## begin

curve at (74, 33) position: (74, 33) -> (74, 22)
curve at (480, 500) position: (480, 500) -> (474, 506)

## end
## begin

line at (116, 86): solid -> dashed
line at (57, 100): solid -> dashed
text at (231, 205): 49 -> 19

## end

*TASK STATEMENT:*
Print the stretch of data from the line containing "curve at (74, 33)" through the line containing "curve at (480, 500)", including both, with every character unchanged.

*THE RESULT:*
curve at (74, 33) position: (74, 33) -> (74, 22)
curve at (480, 500) position: (480, 500) -> (474, 506)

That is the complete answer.